小五郎を船頭夫に扮装させ、名を宇右衛門と変えて、ひそかに京都を発って丹波路に出る老の坂に向いました。ここから二人の逃避行がはじまります。老の坂は亀山松平藩の兵がかためていました。見咎められはしまいか? 甚助は心臓の鼓動が高鳴るのを意識しました。だが、まさか長州藩士がこちらの方角に来るとは予想していなかったらしく、別に不審に思われることもなく無事とおり抜けることができました。

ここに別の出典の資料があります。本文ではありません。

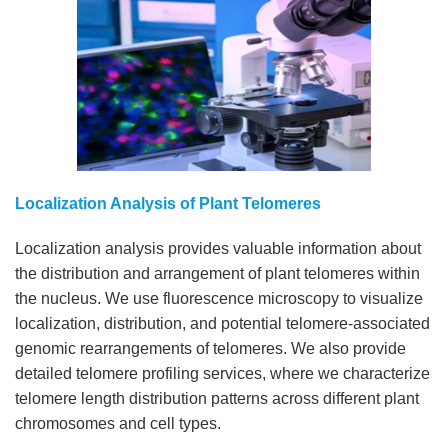
Localization Analysis of Plant Telomeres
Localization analysis provides valuable information about
the distribution and arrangement of plant telomeres within
the nucleus. We use fluorescence microscopy to visualize
localization, distribution, and potential telomere-associated
genomic rearrangements of telomeres. We also provide
detailed telomere profiling services, where we characterize
telomere length distribution patterns across different plant
chromosomes and cell types.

出石に入る国境にはすでに出石藩の吏員が派遣されていて、関所を設け、通行人を検察していました。甚助自身が脛に傷をもつ身だったので、自分ごと小五郎が捕らえられることを恐れて、小五郎の駕籠を先に通させ、自分は関所の手前で様子をうかがうことにしました。ところが、駕籠は怪しまれて、引き止められてしまいます。駕籠かきがすっ飛んできて、甚助に助けを求めてきたので、彼は覚悟を決めて、関所として使われている農家までやってきました。そこには二人の武士がすわっていました。
「駕籠のなかの男は何ものか?」
「訓谷村の船頭でございます」
偶然、一人の武士が甚助と顔なじみで、彼の説明をよく聞くと、
「その方が身元を保証するなら問題はなかろう。通るがよい」
と言ってくれました。出石では甚助の商家はかなり有名だったのです。こうして虎口の難を逃れると、途をいそぎ、夜陰に乗じてようやく郷里出石町にたどり着くことができました。